Sore hari, sepulang kerja, Rangga menyempatkan diri menjenguk Selda di Rumah Sakit. Dengan buket bunga kesukaan Selda di tangan, ia hendak membuka pintu. Namun, belum sempat Rangga membuka, seorang wanita yang usianya tak jauh berbeda dari Selda, berseru memanggil nama Rangga. Membuat Rangga urung membuka pintu.
“Pak Rangga, bisa kita bicara sebentar,” ujarnya.
Rangga tak menolak, ia tahu perempuan itu adalah manager Selda. Membuat Rangga mengiyakan keinginannya untuk bicara. Di kantin Rumah Sakit, dengan dua gelas kopi di meja manager Selda tak banyak basa-basi.
“Saya sudah berusaha bicara pada Selda soal hubungan kalian. Saya ga habis pikir, perempuan secerdas Selda bisa dibutakan oleh cinta. Menggelikan. Harusnya kalian mengerti, kalau Pak Rangga sudah berkeluarga, ya, sudah. Cinta kalian di masa lalu, hanya cerita dulu. Kalian hanya perlu melanjutkan cerita masing-masing.”
Rangga hanya diam menatap perempuan itu. Sehingga yang dipandang merasa tak enak sudah menyerocos bicara.

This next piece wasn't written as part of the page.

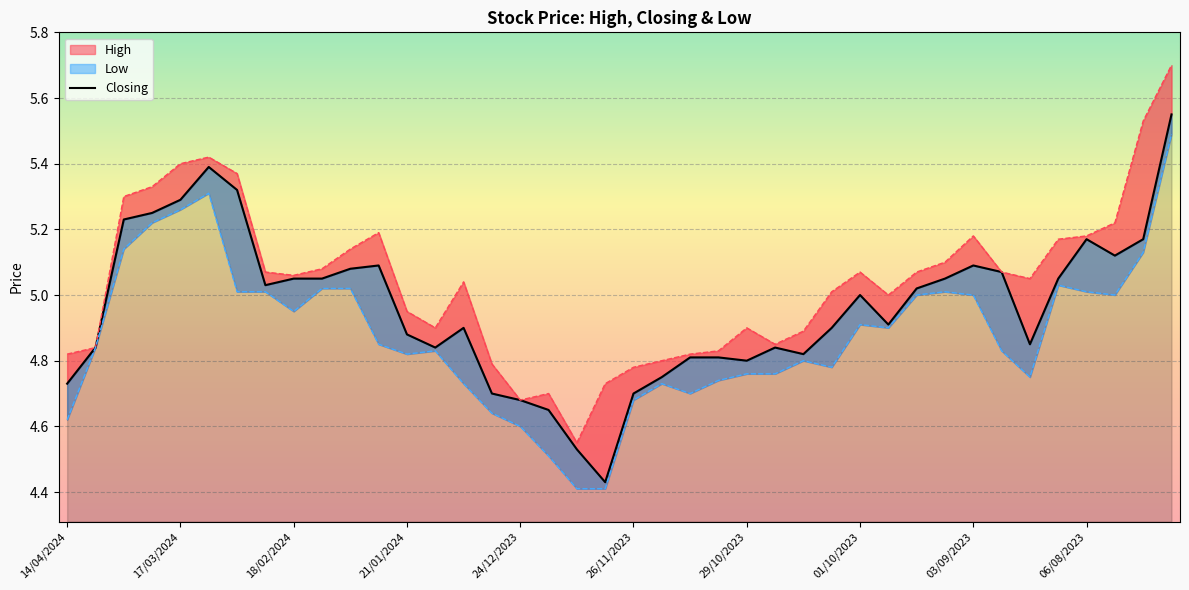

At which category is the sum across all series the highest?

16/07/2023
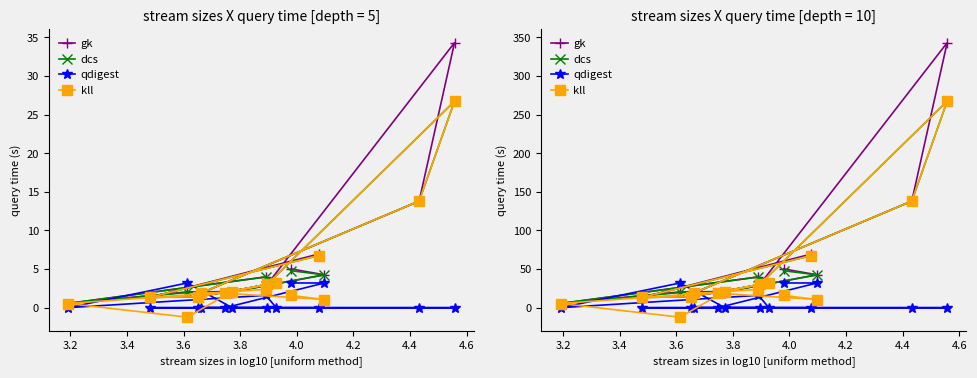

True or false: dcs has a value of 4.6 at 4.4.

False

“Ya, saya mengerti, ini urusan hati, kan? Tapi coba berpikir jernih. Selda sampai bertengkar dengan orang tuanya karena masalah ini. Belum lagi ocehan netizen di media sosial. Semua itu membuat Selda drop.”
“Maaf sebelumnya, kalau saya membuat keributan di keluarga Selda. Tapi saya janji, masalah ini akan segera selesai.”
Rangga tak berniat bicara terlalu lama dengan manager Selda. Ia harus segera menemui Selda.
Perempuan tiga puluh tahun itu tersenyum bahagia melihat kedatangan Rangga. Buket bunga mawar merah berukuran besar diberikan sebagai hadiah, berharap Selda menyukainya.
Tentu saja Selda menyukainya. Bahkan sangat menyukainya. Kehadiran Rangga saja sudah menjadi pengobat rindu baginya.
“Bagaimana kabar kamu?” tanya Rangga.
“Sehat, begitu melihat kamu datang.”
Rangga tersenyum mendengarnya.
“Sel, aku sudah bicara pada Nala. Soal perasaanku, soal perpisahan kami.”
Selda terbelalak mendengarnya.
“Kamu … benar akan berpisah dengan Nala?”
Rangga mengangguk pelan.
“Nala setuju?”
“Mau tidak mau, dia harus setuju. Ini juga demi dia.”
“Lalu kamu, bagaimana dengan perasaan kamu terhadap Nala?”
Rangga tersenyum. Ia mengerti kalau Selda juga menyadarinya.
“Ada bagian hatiku yang mulai menyukainya. Tapi rasa suka itu ga melebihi perasaanku sama kamu. Aku tahu, ini terdengar jahat. Tapi … kalau memaksakan bersama, hatinya akan semakin tersakiti.”
Selda tersenyum prihatin.
“Sebenarnya, aku cemburu mendengar kamu bilang begitu. Kamu begitu peduli pada Nala.”